* [TEXT SECTION]:
(begin)

Customer Satisfaction: An Organizing Framework for Strategy

By Shrihari Sridhar and Roger Best

Today’s CEOs are under intense internal and competitive pressure to drive strategy in a way that grows sales, margins, and shareholder value. But frameworks like mission/vision/values statements, strength and weakness analyses, cataloging opportunities and threats, and budget-based approaches can lead executives to greenlight unrelated strategy initiatives that fail to improve their target metrics.

Customers are the most significant source of any company’s cash flow, and customer satisfaction is the most reliable way for CEOs to increase sales and improve stock performance. Furthermore, executives can use customer satisfaction as an organizing framework for their overall strategy.

Customer Satisfaction and Value

Forty years ago, Richard Oliver showed customers were satisfied with a company’s offerings when the firm met or exceeded the implied promise in its value proposition. Since Oliver’s seminal 1980 paper in the Journal of Marketing Research, scores of studies, summarized in 2010 by Carly Frennea and Vikas Mittal, have shown satisfaction is the most reliable measure of customer value. Improving customer satisfaction increases customer repurchase, retention, and share of wallet. Satisfied customers offer favorable word of mouth and referrals, leading to increased customer acquisition—all of which grow company sales, margins, and EBITDA.

(end)

* [RECORDS SUPPLIED]:
(begin)

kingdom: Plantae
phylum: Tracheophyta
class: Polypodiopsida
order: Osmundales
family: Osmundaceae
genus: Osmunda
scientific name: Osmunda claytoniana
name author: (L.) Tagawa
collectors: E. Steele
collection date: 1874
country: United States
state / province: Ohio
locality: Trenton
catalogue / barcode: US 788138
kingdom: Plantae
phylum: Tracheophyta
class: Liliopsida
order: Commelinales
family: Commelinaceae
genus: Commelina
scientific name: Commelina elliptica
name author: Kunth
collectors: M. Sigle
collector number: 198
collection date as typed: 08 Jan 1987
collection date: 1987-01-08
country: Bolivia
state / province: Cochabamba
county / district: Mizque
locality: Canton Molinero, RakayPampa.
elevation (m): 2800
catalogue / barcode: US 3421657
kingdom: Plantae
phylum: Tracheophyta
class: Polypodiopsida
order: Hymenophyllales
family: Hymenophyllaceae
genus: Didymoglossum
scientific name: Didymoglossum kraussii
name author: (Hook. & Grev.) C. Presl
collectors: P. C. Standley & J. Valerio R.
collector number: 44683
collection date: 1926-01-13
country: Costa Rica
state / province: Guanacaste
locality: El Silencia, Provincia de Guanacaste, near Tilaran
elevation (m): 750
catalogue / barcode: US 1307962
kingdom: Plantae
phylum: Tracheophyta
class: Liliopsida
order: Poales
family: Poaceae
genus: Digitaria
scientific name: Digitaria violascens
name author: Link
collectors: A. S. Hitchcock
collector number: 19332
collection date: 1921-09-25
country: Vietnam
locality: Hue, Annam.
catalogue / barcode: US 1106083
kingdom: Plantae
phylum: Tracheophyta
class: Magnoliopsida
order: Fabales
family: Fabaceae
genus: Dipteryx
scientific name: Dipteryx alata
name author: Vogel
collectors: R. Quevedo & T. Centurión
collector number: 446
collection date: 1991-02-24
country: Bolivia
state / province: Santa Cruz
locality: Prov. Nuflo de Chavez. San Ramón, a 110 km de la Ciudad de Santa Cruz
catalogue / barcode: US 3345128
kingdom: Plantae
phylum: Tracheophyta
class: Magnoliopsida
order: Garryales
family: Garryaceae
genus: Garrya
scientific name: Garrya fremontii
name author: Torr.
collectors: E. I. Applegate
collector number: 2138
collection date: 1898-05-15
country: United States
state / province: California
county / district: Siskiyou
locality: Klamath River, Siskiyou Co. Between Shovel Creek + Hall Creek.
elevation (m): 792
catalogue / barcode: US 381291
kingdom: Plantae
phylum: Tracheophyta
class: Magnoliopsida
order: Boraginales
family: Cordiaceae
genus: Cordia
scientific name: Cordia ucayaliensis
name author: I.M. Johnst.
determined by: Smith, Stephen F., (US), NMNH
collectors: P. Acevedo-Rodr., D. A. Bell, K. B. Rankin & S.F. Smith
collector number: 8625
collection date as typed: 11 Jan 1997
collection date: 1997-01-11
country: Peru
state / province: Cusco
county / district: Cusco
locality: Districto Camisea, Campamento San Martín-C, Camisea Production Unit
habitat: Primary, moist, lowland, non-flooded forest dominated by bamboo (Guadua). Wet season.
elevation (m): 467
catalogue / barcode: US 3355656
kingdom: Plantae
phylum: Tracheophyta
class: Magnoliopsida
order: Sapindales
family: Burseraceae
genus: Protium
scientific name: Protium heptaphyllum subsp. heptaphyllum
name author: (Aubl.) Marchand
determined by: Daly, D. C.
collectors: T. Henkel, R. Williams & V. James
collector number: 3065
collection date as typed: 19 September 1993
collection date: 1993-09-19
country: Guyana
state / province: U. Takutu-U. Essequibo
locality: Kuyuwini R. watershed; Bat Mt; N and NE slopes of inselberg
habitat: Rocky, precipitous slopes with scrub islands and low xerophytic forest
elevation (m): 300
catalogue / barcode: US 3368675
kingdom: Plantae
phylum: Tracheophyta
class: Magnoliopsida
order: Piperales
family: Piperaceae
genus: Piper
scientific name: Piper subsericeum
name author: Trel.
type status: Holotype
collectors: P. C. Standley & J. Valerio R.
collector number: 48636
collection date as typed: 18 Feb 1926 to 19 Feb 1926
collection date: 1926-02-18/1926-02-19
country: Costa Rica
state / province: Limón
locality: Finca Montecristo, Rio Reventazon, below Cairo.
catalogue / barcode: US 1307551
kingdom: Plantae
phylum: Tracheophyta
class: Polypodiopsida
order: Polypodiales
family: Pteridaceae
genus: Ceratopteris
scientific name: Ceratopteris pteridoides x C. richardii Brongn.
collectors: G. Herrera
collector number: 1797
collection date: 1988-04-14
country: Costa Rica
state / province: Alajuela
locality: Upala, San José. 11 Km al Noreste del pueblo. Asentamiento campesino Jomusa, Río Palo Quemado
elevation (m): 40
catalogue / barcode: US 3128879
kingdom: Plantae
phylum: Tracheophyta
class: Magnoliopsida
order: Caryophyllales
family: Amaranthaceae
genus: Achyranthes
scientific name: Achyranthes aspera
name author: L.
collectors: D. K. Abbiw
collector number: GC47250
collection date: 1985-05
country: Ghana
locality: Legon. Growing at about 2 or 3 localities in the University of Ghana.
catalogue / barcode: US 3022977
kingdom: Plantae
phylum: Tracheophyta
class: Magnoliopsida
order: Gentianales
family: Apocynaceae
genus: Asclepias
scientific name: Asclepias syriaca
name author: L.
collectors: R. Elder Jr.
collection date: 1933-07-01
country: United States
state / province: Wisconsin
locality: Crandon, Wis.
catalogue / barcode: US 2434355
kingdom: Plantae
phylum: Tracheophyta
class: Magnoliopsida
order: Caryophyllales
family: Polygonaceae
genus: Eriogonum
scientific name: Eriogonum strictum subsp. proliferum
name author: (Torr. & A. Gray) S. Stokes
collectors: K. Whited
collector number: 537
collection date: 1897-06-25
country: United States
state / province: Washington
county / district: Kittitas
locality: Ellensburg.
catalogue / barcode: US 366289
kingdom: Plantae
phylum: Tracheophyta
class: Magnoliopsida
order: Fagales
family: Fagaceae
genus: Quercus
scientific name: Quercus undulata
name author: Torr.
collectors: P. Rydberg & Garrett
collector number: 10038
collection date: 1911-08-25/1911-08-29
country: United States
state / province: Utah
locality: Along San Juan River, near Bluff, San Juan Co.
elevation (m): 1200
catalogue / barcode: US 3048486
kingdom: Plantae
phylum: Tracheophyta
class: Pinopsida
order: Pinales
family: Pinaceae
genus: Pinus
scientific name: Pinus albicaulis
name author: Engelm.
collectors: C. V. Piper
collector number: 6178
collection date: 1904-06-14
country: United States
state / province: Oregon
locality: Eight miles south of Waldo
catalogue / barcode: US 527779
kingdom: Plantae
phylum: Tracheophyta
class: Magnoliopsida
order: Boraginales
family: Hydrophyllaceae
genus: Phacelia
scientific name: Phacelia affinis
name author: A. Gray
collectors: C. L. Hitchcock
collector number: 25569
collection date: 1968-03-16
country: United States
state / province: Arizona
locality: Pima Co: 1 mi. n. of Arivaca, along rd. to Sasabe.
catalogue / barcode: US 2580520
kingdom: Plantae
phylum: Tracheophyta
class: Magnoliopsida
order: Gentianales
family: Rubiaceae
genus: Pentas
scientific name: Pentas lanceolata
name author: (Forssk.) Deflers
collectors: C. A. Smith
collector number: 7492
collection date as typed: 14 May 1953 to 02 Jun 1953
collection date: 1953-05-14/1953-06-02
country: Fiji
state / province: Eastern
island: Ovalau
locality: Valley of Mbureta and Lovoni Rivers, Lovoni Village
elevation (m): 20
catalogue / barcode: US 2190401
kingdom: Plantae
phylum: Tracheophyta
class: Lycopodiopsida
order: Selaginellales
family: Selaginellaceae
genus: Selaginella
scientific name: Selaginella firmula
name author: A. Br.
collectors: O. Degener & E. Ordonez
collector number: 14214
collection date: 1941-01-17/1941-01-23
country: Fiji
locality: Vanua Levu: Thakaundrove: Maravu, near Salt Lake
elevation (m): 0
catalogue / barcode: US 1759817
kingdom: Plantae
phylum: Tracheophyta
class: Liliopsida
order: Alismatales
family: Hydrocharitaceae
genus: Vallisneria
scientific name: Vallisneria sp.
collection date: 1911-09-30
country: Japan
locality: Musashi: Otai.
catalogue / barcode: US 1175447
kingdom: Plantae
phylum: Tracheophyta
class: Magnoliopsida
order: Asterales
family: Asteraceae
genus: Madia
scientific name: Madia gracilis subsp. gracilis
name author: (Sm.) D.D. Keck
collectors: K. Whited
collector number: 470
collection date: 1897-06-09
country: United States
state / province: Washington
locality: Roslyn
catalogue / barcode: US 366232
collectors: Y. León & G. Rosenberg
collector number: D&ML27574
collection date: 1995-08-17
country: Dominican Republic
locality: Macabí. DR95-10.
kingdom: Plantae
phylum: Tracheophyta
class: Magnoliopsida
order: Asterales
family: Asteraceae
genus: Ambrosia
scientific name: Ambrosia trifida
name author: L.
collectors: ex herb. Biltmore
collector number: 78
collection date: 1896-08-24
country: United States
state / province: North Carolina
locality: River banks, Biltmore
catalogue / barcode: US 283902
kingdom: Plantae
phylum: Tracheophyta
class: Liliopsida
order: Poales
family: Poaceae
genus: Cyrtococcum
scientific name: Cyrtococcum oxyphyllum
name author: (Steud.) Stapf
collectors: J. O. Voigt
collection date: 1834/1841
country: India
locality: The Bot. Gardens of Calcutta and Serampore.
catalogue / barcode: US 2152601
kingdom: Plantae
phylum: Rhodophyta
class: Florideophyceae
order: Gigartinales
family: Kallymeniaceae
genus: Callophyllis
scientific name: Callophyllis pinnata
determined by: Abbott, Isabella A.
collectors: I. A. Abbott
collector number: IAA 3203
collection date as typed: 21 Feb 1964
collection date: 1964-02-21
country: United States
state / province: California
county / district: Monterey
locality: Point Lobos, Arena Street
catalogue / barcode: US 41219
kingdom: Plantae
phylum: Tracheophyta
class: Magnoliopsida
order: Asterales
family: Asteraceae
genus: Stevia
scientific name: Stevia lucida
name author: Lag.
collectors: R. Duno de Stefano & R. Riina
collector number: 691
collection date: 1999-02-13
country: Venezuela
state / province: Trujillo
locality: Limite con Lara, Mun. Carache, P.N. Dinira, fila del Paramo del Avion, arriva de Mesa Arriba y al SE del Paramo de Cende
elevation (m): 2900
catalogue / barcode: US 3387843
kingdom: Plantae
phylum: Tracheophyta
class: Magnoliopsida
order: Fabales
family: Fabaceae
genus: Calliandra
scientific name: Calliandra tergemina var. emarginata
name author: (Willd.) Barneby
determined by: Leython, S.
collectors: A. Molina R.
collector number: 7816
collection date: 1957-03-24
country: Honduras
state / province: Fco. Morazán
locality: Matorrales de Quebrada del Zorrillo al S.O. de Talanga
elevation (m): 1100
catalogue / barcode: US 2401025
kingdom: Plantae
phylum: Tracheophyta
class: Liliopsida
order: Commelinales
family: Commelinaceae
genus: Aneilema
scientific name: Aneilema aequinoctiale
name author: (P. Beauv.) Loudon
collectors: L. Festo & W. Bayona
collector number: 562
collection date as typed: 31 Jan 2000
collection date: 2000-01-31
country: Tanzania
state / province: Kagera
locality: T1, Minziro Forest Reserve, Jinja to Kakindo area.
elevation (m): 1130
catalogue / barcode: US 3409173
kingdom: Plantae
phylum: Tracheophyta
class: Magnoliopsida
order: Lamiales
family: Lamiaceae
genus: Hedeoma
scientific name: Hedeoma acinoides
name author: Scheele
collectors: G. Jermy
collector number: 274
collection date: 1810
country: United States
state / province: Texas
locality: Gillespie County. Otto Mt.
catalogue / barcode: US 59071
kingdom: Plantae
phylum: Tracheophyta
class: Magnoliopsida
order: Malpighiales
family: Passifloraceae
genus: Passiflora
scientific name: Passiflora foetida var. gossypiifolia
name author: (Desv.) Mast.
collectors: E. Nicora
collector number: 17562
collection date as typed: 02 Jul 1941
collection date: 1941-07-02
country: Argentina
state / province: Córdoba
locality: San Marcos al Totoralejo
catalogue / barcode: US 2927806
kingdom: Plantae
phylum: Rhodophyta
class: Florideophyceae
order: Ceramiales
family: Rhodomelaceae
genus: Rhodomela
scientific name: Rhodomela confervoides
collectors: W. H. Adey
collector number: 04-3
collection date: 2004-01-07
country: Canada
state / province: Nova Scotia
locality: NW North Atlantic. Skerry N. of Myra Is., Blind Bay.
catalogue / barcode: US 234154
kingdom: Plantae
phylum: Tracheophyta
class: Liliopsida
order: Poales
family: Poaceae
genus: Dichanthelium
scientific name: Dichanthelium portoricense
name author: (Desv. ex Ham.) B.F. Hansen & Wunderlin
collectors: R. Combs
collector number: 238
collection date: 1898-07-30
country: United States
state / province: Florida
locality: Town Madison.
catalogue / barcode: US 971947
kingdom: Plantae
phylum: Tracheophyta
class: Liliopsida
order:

(end)

Resume the article on customer satisfaction as a framework for strategy, continuing after its last sentence.

CEOs can use customer satisfaction as a fulcrum for their strategy framework. Douglas Bowman and Das Narayandas (2004) showed companies can build strategy by focusing on initiatives that truly satisfy customer needs. The researchers linked performance to various strategic areas, such as sales and bidding, product quality, product line breadth, and pricing, and showed companies must ensure their ongoing execution levers satisfy customer needs to enhance performance in each area. For example, sharing underlying pricing information satisfies the customer need for transparency.

The key to driving customer satisfaction and sales is understanding 80% of customer value accrues from just three to four strategic areas, as Vikas Mittal and Shrihari Sridhar (2020) have shown.

Bowman and Narayandas implemented their approach for a major processed metals vendor. Linking  satisfaction in each strategic area to overall customer satisfaction, the researchers found knowledgeable sales representatives and product line breadth were critical. The initiatives reliably increased overall customer satisfaction, as well as sales and margins, while initiatives like improving packaging did not.

Customer Satisfaction and Value-Based Market Segmentation

Almost every major company can organize its customer base into several distinct market segments, and CEOs can use satisfaction to target the right customers across segments.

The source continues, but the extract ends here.